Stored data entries
----

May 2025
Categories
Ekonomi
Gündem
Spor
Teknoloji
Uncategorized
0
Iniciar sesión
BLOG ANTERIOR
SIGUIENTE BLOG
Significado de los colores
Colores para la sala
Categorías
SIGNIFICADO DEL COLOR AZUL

----

Requirement -
Every record above must be printed again exactly.

Task result -
May 2025
Categories
Ekonomi
Gündem
Spor
Teknoloji
Uncategorized
0
Iniciar sesión
BLOG ANTERIOR
SIGUIENTE BLOG
Significado de los colores
Colores para la sala
Categorías
SIGNIFICADO DEL COLOR AZUL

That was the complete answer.